#### Your assignment:
When a line of the records contains "input", copy it.
=== Records shown ===
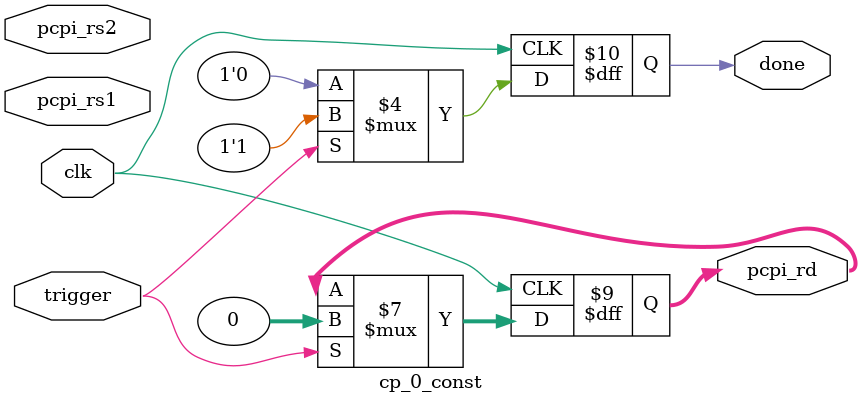
<source format=v>
module cp_0_const(
    input clk,
    input[31:0] pcpi_rs1,
    input[31:0] pcpi_rs2,
    output reg[31:0] pcpi_rd,
    input trigger,
    output reg done = 0
);

always @(posedge clk) begin
    if (trigger) begin
        pcpi_rd <= 32'h00000000;
        done <= 1;
    end else begin
        done <= 0;
    end
end


endmodule
</source>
===
#### Result of the task:
    input clk,
    input[31:0] pcpi_rs1,
    input[31:0] pcpi_rs2,
    input trigger,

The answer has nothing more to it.